##### Information

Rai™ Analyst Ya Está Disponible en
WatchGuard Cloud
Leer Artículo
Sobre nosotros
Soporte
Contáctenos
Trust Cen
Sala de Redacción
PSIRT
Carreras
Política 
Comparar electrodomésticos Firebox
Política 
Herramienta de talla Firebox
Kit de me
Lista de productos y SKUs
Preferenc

##########

Exercise prompt: Reproduce every line of the entries above verbatim and in the same order, including the truncated words.

Answer to this problem:
Rai™ Analyst Ya Está Disponible en
WatchGuard Cloud
Leer Artículo
Sobre nosotros
Soporte
Contáctenos
Trust Cen
Sala de Redacción
PSIRT
Carreras
Política 
Comparar electrodomésticos Firebox
Política 
Herramienta de talla Firebox
Kit de me
Lista de productos y SKUs
Preferenc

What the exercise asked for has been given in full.